2. Use RFC 2482 (language tags embedded in UTF-8 text). Extremely
flexible, but would undoubtedly raise howls of protest from users whose
existing agents saw them as a sequence of garbage characters (people who
read news can get exceedingly irate when shown such things - as witness
the railings against HTML in news, or even against any form of Mime).
essentially nobody's existing UA supports UTF-8, so if you're
using UTF-8 anyway, including language tags in UTF-8 doesn't make
the situation much worse.
Well there are lots of existing UAs that support a well-known subset of
UTF-8 :-). Their users will indoubtedly complain when they see
gobbledegook appearing. But that is just a fact of life (or will be) :-( .
However, when _real_ UTF-8 agents start to appear, they will support only
a subset of the available characters sets. And in particular, many will
not recognise the RFC 2482 stuff.

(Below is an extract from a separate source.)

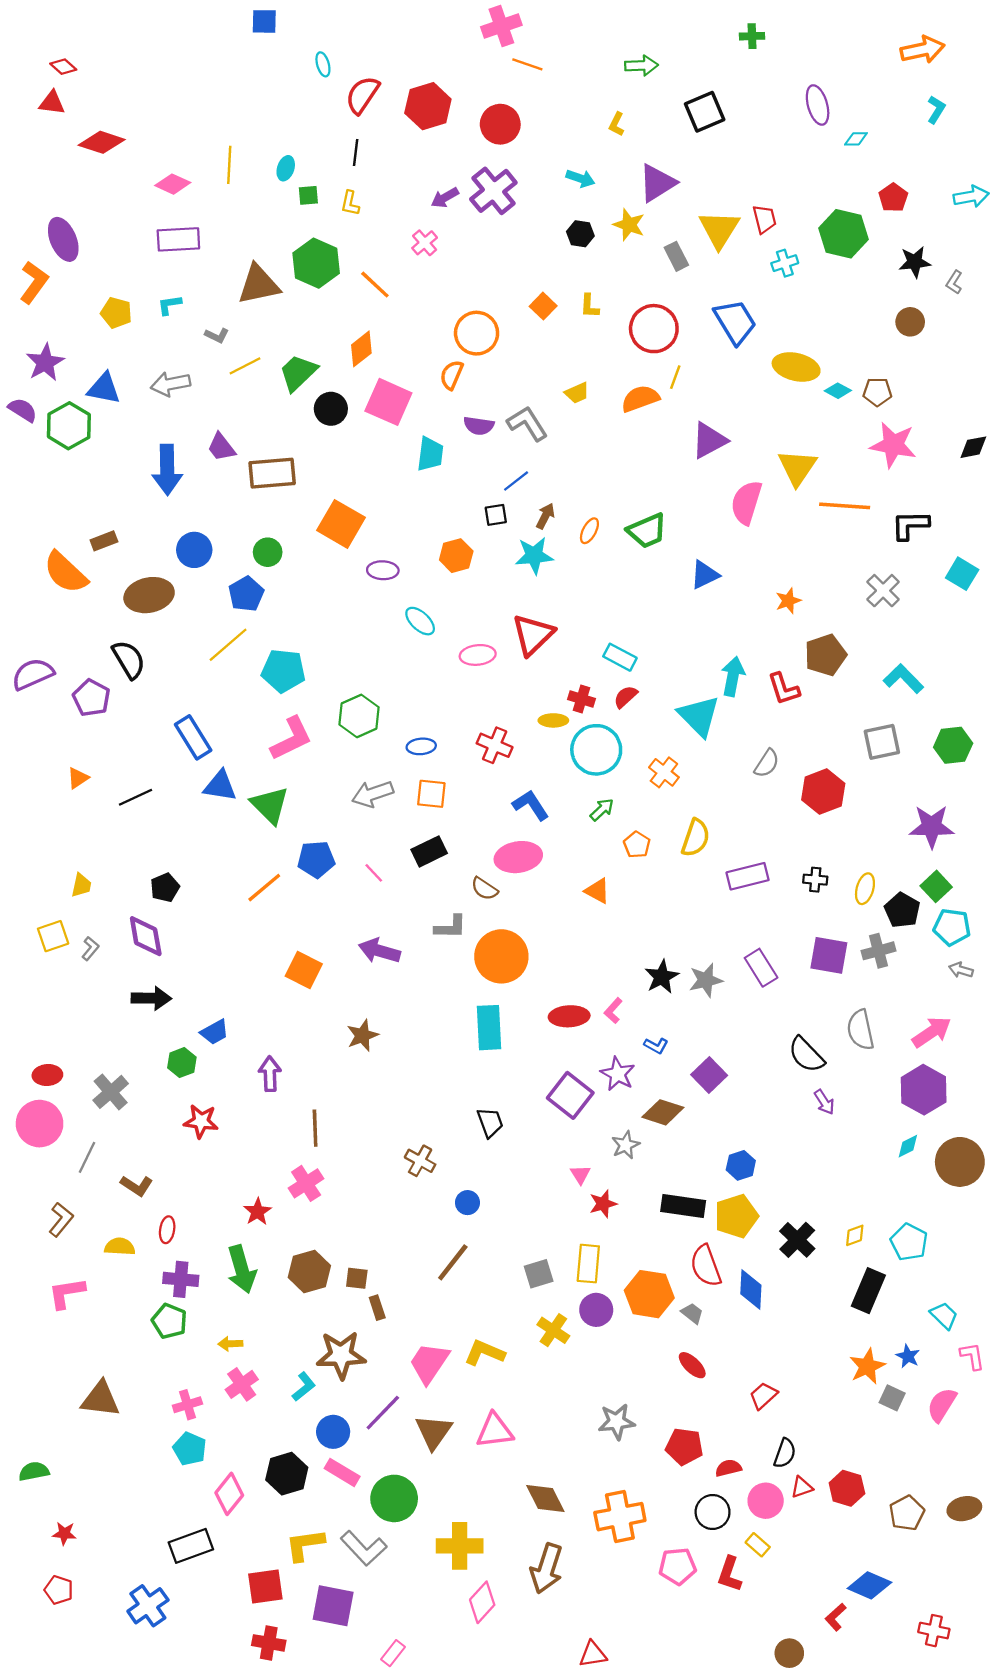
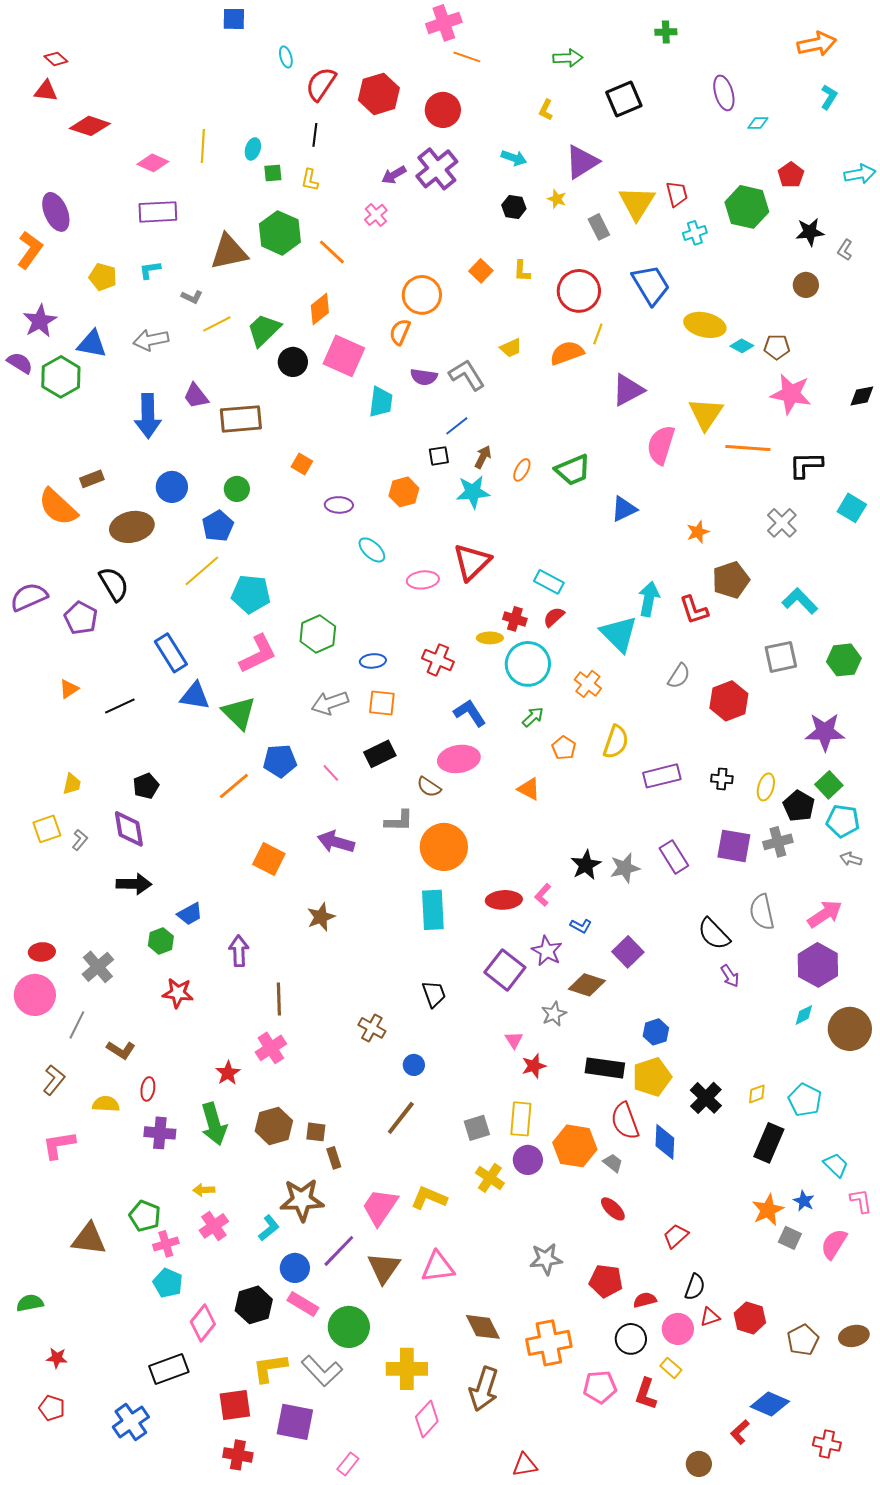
yellow star: (629, 225) -> (557, 199), size x0.7
orange square: (341, 524) -> (302, 464), size x0.5
green pentagon: (169, 1321) -> (145, 1216), moved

So you get more users complaining about
more gobbledegook.
I'm curious why this should be the case. If we define the spec for
utf-8-enhanced mail/news in such a way that support RFC 2482 is
required (at least in the sense that you must not display the
langugage tags as gobbledegook), why would large numbers of
"real" UAs fail to implement the spec?
I think the real point is that inclusion of language information is a MAY.
You do not include it because you have bought this nice new toy that
allows it, or because the latest Billyware does it by default. You use it
when there are useful clues which could indeed be helpful to displays which
know about that particular language. Which means you will hardly ever need
to use it for the language EN.
I disagree - you may very well need to use it for the language EN,
not so much for display, than for text-to-speech converters.
(why should they assume English pronounciation as a default?)
*I* think the real point is that you should not lie about the language.
If you don't have reliable knowledge of the language, you should leave
off the language tag.
Keith